● **Task to complete**:
Quote the source text of every row below verbatim, character for character, and omit the pictures.

● **Data listing**:
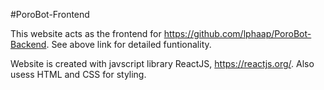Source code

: #PoroBot-Frontend

This website acts as the frontend for https://github.com/lphaap/PoroBot-Backend.
See above link for detailed funtionality.

Website is created with javscript library ReactJS, https://reactjs.org/.
Also usess HTML and CSS for styling.
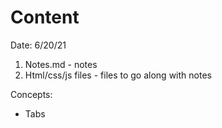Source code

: # Content
Date: 6/20/21


1. Notes.md - notes
2. Html/css/js files - files to go along with notes

Concepts:
- Tabs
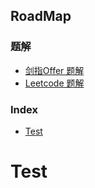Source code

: **RoadMap**
---
<h3>题解</h3>

  - [剑指Offer 题解](./题解-剑指offer.md)
  - [Leetcode 题解](./题解-leetcode.md)

<h3>Index</h3>
<!-- TOC -->

- [Test](#test)

<!-- /TOC -->

# Test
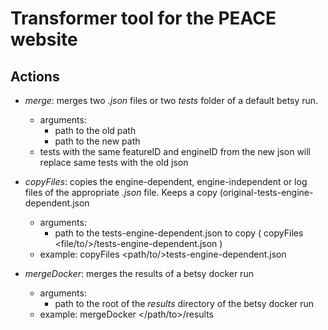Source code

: # Transformer tool for the PEACE website

## Actions

- _merge_: merges two *.json* files or two *tests* folder of a default betsy run.
    - arguments:
        - path to the old path
        - path to the new path
    - tests with the same featureID and engineID from the new json will replace same tests with the old json

- _copyFiles_: copies the engine-dependent, engine-independent or log files of the appropriate *.json* file. Keeps a copy (original-tests-engine-dependent.json
    - arguments:
        - path to the tests-engine-dependent.json to copy ( copyFiles <file/to/>/tests-engine-dependent.json )
    - example: copyFiles <path/to/>tests-engine-dependent.json

- _mergeDocker_: merges the results of a betsy docker run
    - arguments:
        - path to the root of the *results* directory of the betsy docker run
    - example: mergeDocker </path/to>/results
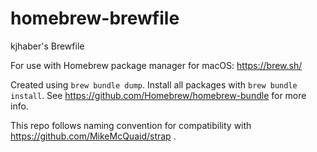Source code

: # homebrew-brewfile
kjhaber's Brewfile

For use with Homebrew package manager for macOS: https://brew.sh/

Created using `brew bundle dump`.  Install all packages with `brew bundle install`.
See https://github.com/Homebrew/homebrew-bundle for more info.

This repo follows naming convention for compatibility with 
https://github.com/MikeMcQuaid/strap .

● **Your response**:
Source code

: #PoroBot-Frontend

This website acts as the frontend for https://github.com/lphaap/PoroBot-Backend.
See above link for detailed funtionality.

Website is created with javscript library ReactJS, https://reactjs.org/.
Also usess HTML and CSS for styling.
Source code

: # Content
Date: 6/20/21


1. Notes.md - notes
2. Html/css/js files - files to go along with notes

Concepts:
- Tabs
Source code

: **RoadMap**
---
<h3>题解</h3>

  - [剑指Offer 题解](./题解-剑指offer.md)
  - [Leetcode 题解](./题解-leetcode.md)

<h3>Index</h3>
<!-- TOC -->

- [Test](#test)

<!-- /TOC -->

# Test
Source code

: # Transformer tool for the PEACE website

## Actions

- _merge_: merges two *.json* files or two *tests* folder of a default betsy run.
    - arguments:
        - path to the old path
        - path to the new path
    - tests with the same featureID and engineID from the new json will replace same tests with the old json

- _copyFiles_: copies the engine-dependent, engine-independent or log files of the appropriate *.json* file. Keeps a copy (original-tests-engine-dependent.json
    - arguments:
        - path to the tests-engine-dependent.json to copy ( copyFiles <file/to/>/tests-engine-dependent.json )
    - example: copyFiles <path/to/>tests-engine-dependent.json

- _mergeDocker_: merges the results of a betsy docker run
    - arguments:
        - path to the root of the *results* directory of the betsy docker run
    - example: mergeDocker </path/to>/results
Source code

: # homebrew-brewfile
kjhaber's Brewfile

For use with Homebrew package manager for macOS: https://brew.sh/

Created using `brew bundle dump`.  Install all packages with `brew bundle install`.
See https://github.com/Homebrew/homebrew-bundle for more info.

This repo follows naming convention for compatibility with 
https://github.com/MikeMcQuaid/strap .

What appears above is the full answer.